Everyone has something they love to do; something they can keep on doing hour after hour, year after year. Aside from my first love, reading, and my second love, writing, what I love best is looking for glowing treasures from the sea; beach or sea glass!
Basically the same thing, beach glass comes from fresh water such as lakes and rivers, while sea glass is found on the shores of salt water seas and oceans.
I can’t remember when this obsession started; I’ve always loved hunting for natural treasurers. As a child, my parents would take my sibs and me to the beach in New Jersey where we’d pick up shells – mostly clam shells, which were legion.
I didn’t care if they all looked alike; each seemed prettier than the last! It reminds me of Laura Ingalls Wilder writing about her childhood visit to the shores of Silver Lake, where she picked up so many pretty pebbles the pocket fell off her dress!
I have bowls and jars filled with beach glass treasures I’ve found on my travels – as I don’t live near big water, alas – and looking at these treasures fills me with contentment.
Beach glass makes a great souvenir, too. It doesn’t cost anything, you’re cleaning up a beach by picking up what really amounts to trash, and most local governments have no problem with people cleaning up their beaches. Places where you’re forbidden to pick up shells or coral are happy to let you take their beach glass.
There are some beaches where picking up glass is prohibited, mostly because they are known for their glass, the polished, washed-up remnants of old dumping which has turned trash into treasure. They want it to stay there for everyone to enjoy. People who go ahead and take it anyway are besmirching the spirit of glass hunting, and cheating others from enjoying local tourist attractions. Follow the rules, folks. There are plenty of places you can collect the stuff.

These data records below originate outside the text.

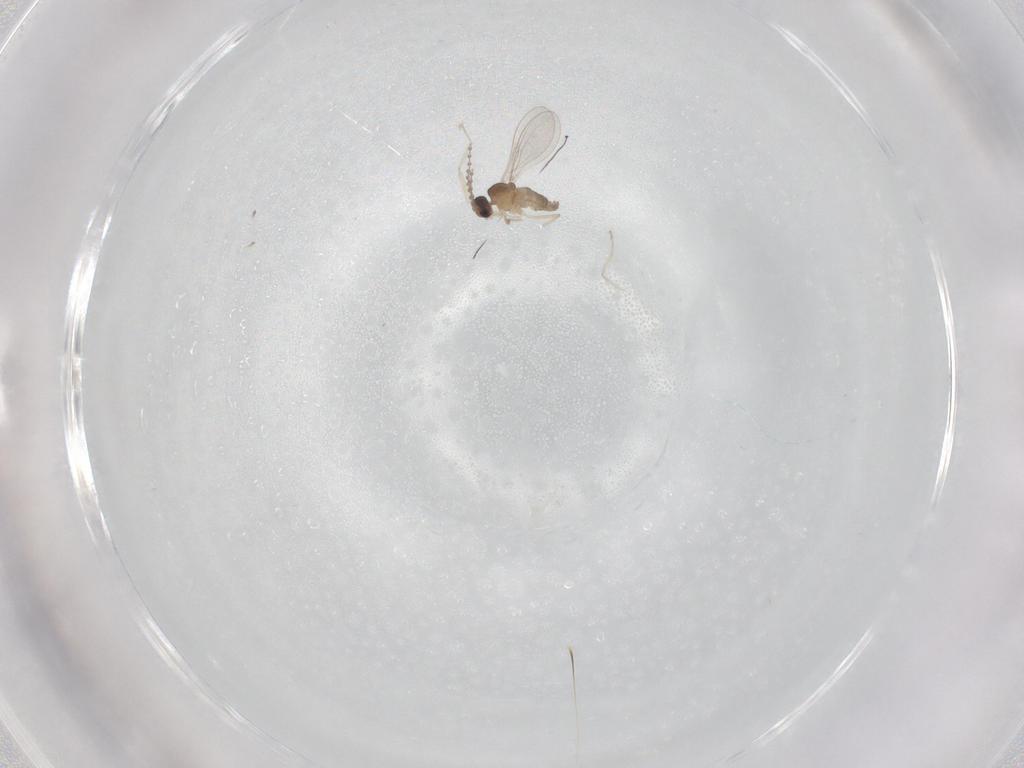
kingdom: Animalia
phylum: Arthropoda
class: Insecta
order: Diptera
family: Cecidomyiidae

Get Your Toes Into the Sand!
Some people are worried that beach and sea glass is becoming harder to find as the world turns more to plastics and also tries to improve trash dumping practices to avoid further polluting the oceans and lakes of the world. Maybe this is true. But since the stuff is still largely regarded as garbage, I’m not worrying about it. My grandchildren will probably be able to collect something that isn’t a “thing” for us today. Who knows?
So when you get to the shore, cast your eyes to the sand. Pebbly areas are best. Maybe you’ll find a small, polished gem twinkling up at you to remember your trip by. It beats a coconut bra!